Togo – JUIN 2025. À quelques jours de l’ouverture des urnes pour les élections municipales du 17 juillet, l’Union des Forces de Changement (UFC) peaufine sa stratégie de terrain. Loin d’une participation massive, le parti de Gilchrist Olympio joue la carte de la présence ciblée, misant sur une reconquête progressive du paysage politique local.
Lors d’un point de presse tenu le dimanche dernier, les responsables du parti ont dévoilé les grandes lignes de leur plan d’action. Résultat : 36 candidatures officiellement déposées sur les 117 communes que compte le Togo. Un chiffre modeste, mais assumé. « Nous avons choisi la qualité à la quantité », a confié Senanu Kokou Alipui, vice-président de l’UFC. « L’objectif n’est pas de se disperser, mais de capitaliser là où nos structures sont solides et prêtes à convaincre ».
Pour l’UFC, ces élections municipales dépassent les enjeux locaux. Le parti les considère comme une étape dans une trajectoire plus large : celle d’un changement démocratique pacifique par les urnes. « Qu’on gagne ou qu’on perde, l’alternance passera par le vote. Il n’y a pas d’autre voie durable pour bâtir le Togo de demain », a insisté Alipui. À travers cette déclaration, le parti envoie un signal fort : il reste engagé dans le processus républicain, même dans un contexte électoral souvent critiqué par d’autres forces de l’opposition.
Le bilan des précédentes municipales reste un point de départ. En 2019, l’UFC n’avait obtenu que 41 sièges sur 1 527, un résultat décevant. Cette fois, le parti entend corriger le tir, non pas en se dispersant, mais en concentrant ses ressources humaines et politiques dans les zones clés.
En se positionnant ainsi, l’UFC tente de reprendre pied là où elle garde une base militante vivante, tout en préparant une génération locale d’élus capables de porter ses valeurs à long terme.

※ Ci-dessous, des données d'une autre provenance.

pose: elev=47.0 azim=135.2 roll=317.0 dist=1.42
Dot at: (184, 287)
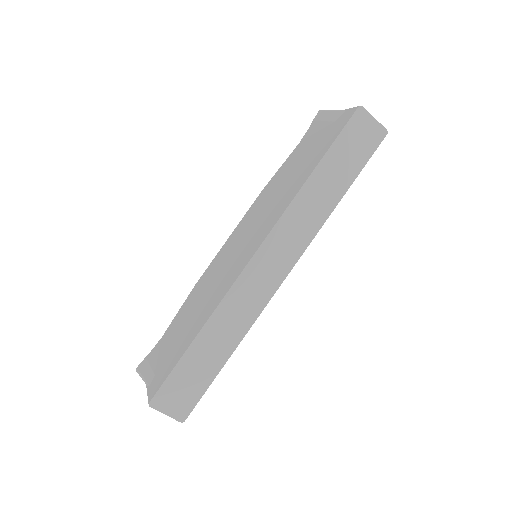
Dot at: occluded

Le discours de l’UFC tranche avec celui de certaines formations qui appellent au boycott ou à la contestation radicale. Le parti se veut opposition constructive, convaincue que la transformation du Togo passe par les institutions, même imparfaites. « Si l’opposition devient majoritaire à l’issue de ce scrutin, le changement viendra de lui-même », affirme Alipui, misant sur le jeu démocratique et la mobilisation populaire.
En s’alignant pour les municipales de 2025 avec lucidité, stratégie et conviction, l’UFC ne cherche pas un coup d’éclat, mais une montée progressive, locale, patiente et déterminée vers l’alternance politique. Un pari risqué, mais qui pourrait repositionner le parti comme acteur crédible du renouveau démocratique au Togo.